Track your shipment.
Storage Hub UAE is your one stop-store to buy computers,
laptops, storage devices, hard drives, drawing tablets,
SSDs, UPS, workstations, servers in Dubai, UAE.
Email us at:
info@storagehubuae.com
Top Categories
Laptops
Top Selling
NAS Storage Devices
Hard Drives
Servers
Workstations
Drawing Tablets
::::
▸ Work to be completed
Count the lines of the listing that contain the word "your", and give only the number.

▸ Solution below
2